§ **Reading text**:
# Egyptian tortoises



## Tim/Robin (Jul 30, 2008)

We wanted to show a picture of our Egyptian tortoises. They are so tiny! So much to learn about these little creatures.


----------



## wayne.bob (Jul 30, 2008)

BEAUTIFUL!!!!!!!!!


----------



## jlyoncc1 (Jul 31, 2008)

Sweet!


----------



## Isa (Jul 31, 2008)

What a nice pic!

They are very cute


----------



## egyptiandan (Jul 31, 2008)

The Egyptians look great Tim and Robin 

Danny


----------



## Crazy1 (Jul 31, 2008)

Sweet looking Egyptians Tim & Robin


----------



## Lil' Tortie (Jul 31, 2008)

Cuuuuute!!!


----------



## oswego tort lover (Jul 31, 2008)

hi how old are they the carapaces look perfect........ed


----------



## Tim/Robin (Aug 1, 2008)

oswego tort lover said:


> hi how old are they the carapaces look perfect........ed



We don't know their exact age - weeks. They are new hatchlings. But whether that is 6 week, 8 weeks, we are not certain. When they first arrived, the shells looked slightly crooked, when viewed from behind (like they look right after hatching). But the very next day, they seemed to have straightened out and look fine now. 

We really hope to do everything right for these little guys, as many people have had troubles keeping them. We take everyone's adivce seriously. We read a lot and keep revising what we think is "best" for all our torts.

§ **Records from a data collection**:
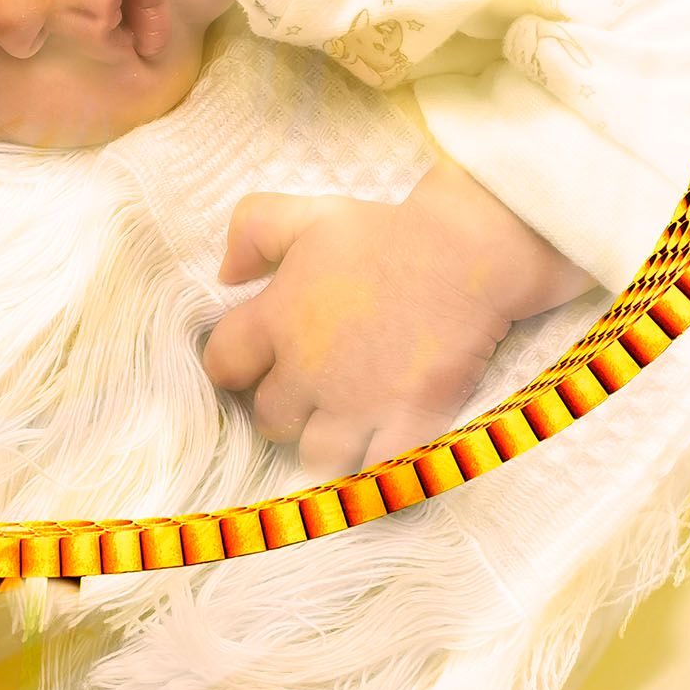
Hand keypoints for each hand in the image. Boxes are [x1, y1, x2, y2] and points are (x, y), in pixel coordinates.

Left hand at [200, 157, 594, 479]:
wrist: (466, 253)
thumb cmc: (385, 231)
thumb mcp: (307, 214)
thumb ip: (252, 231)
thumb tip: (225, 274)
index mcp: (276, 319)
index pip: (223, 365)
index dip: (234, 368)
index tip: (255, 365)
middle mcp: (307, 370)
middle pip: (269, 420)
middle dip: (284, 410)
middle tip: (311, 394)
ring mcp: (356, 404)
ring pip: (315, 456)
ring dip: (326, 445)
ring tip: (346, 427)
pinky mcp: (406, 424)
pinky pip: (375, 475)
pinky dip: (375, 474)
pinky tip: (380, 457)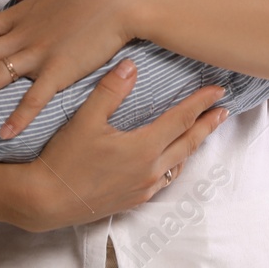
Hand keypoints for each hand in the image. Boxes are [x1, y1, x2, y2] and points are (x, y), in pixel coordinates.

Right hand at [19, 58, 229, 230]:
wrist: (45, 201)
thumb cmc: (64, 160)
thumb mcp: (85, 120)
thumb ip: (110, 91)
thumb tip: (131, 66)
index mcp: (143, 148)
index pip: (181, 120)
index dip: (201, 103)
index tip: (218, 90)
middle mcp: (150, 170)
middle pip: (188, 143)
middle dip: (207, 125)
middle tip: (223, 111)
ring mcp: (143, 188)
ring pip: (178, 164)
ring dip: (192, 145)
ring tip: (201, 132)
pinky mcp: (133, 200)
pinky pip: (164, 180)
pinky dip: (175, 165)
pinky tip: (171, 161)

§ **To do**:
- 1) Using the Egyptian tortoises thread, answer these questions:
(a) What did oswego tort lover ask about the tortoises?
(b) How did the shells look from behind when the tortoises first arrived?
(c) Which poster signed the message with the name Danny?
- 2) Rewrite the paragraph of the Egyptian tortoises thread that starts "We don't know their exact age" as a short bulleted list, keeping its main facts.
- 3) Quote the part of the Egyptian tortoises thread that opens with the words "We don't know" and closes with "all our torts.".

§ **Results for each task**:
- 1)
(a) How old they are.
(b) Slightly crooked.
(c) egyptiandan.

- 2)
- Their exact age is unknown; they are new hatchlings only weeks old, perhaps 6 or 8 weeks.
- On arrival, their shells looked slightly crooked from behind, as shells do right after hatching.
- By the next day, the shells seemed to have straightened out, and they look fine now.

- 3)
We don't know their exact age - weeks. They are new hatchlings. But whether that is 6 week, 8 weeks, we are not certain. When they first arrived, the shells looked slightly crooked, when viewed from behind (like they look right after hatching). But the very next day, they seemed to have straightened out and look fine now. 

We really hope to do everything right for these little guys, as many people have had troubles keeping them. We take everyone's adivce seriously. We read a lot and keep revising what we think is "best" for all our torts.